A major issue that has emerged in the EU is the extent to which potential plaintiffs in antitrust damages actions should have access to documents gathered by the Commission (or national competition authorities) in the course of antitrust investigations. Access to such information highlights a tension between the Commission's drive to develop private antitrust enforcement and the concern that public antitrust enforcement could be jeopardized. This tension may be addressed in 2014 through cases such as: Netherlands v Commission; Commission v EnBW Energie Baden-Wurttemberg; Henkel v Commission; and Pilkington Group v Commission.
Focus on China
On August 2, 2013, the Shanghai High Court released the final decision on Beijing Ruibang Yonghe Technology
& Trade Co v. Johnson & Johnson Medical (Shanghai) Ltd. and Johnson & Johnson Medical (China) Ltd., the first civil action on vertical monopoly agreement in China. The court's decision provides a framework for several previously unclear legal issues in the AML, including the establishment of the "rule of reason" principle in deciding the legality of a vertical monopoly agreement, the key factors in deciding the impact of the restraint on trade and the economy, and the standard for calculating damages caused by such agreement.
As vertical arrangements such as resale price maintenance between manufacturers and distributors are not uncommon in China, this case may serve as a precedent for more civil actions brought by distributors against manufacturers/licensors.
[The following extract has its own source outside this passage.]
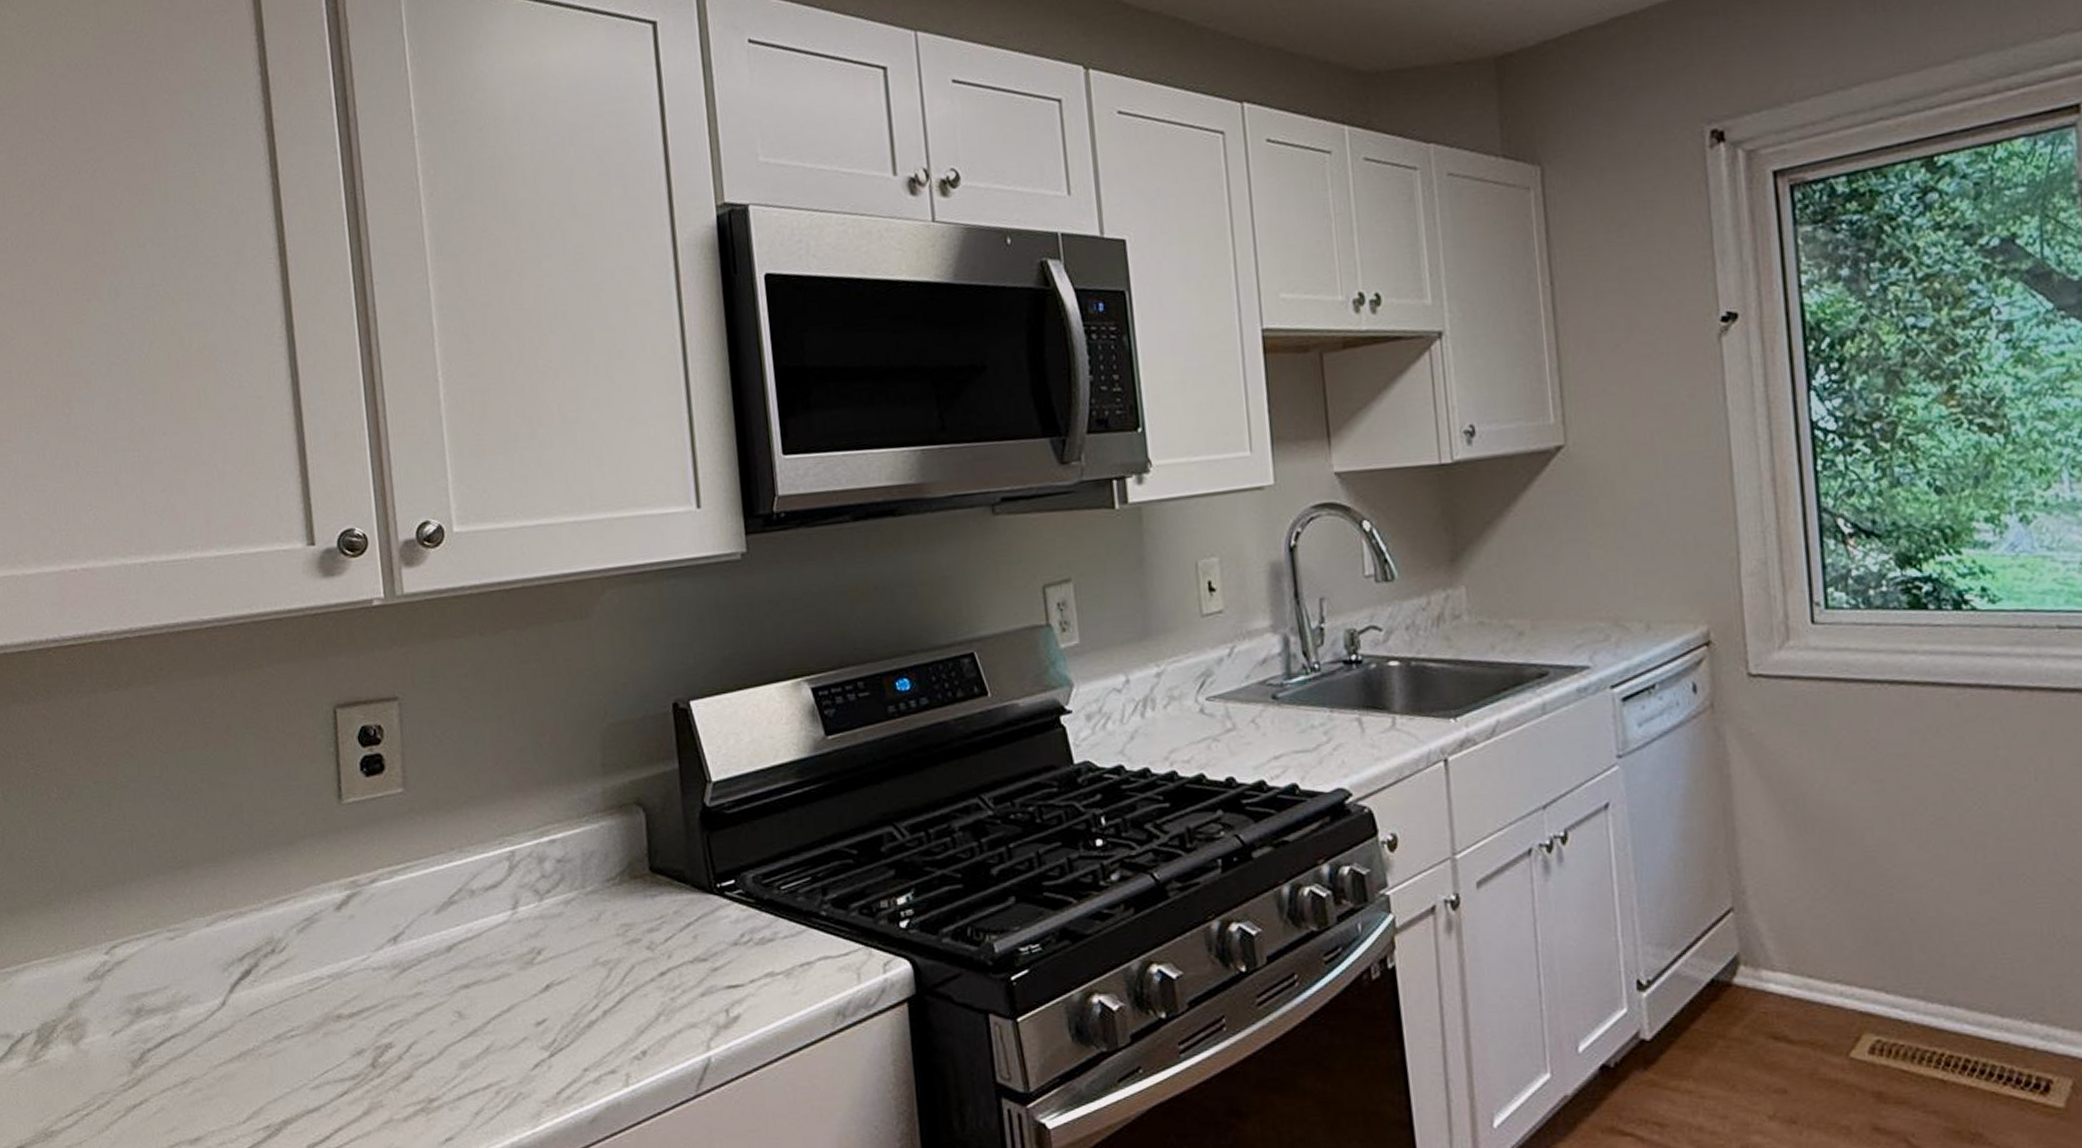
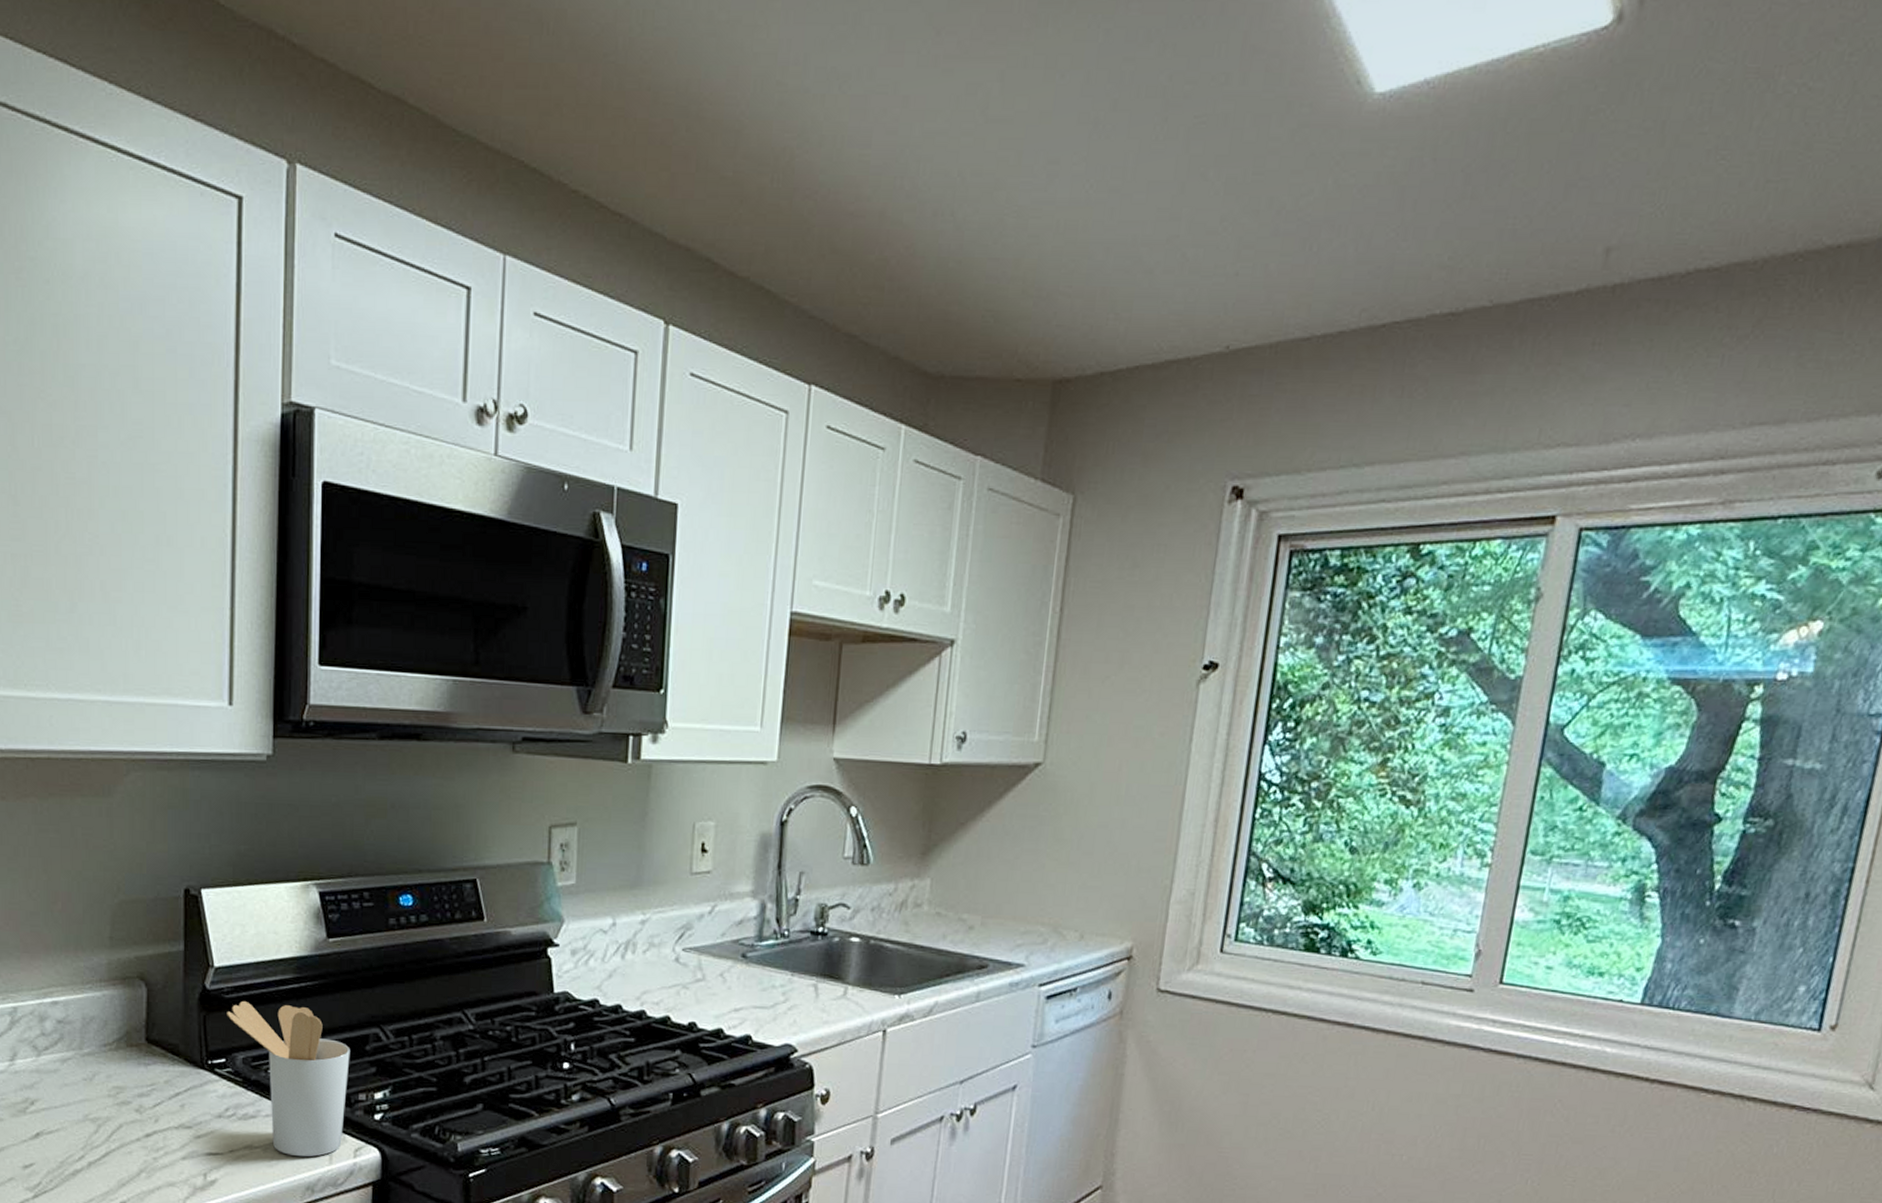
utensil holder: none [730,813,869,979] -> present [227,1001,350,1157]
We also note that both the plaintiff and defendant in this case presented data on sales and change of prices of the product, market analysis conducted by professional market research firms and expert witnesses. This case may represent the beginning of a new level of complexity in AML cases.
Companies that engage in vertical price maintenance agreements are advised to seek legal counsel to review local distribution contracts, business policies and internal rules to better understand and make informed decisions regarding potential civil liability.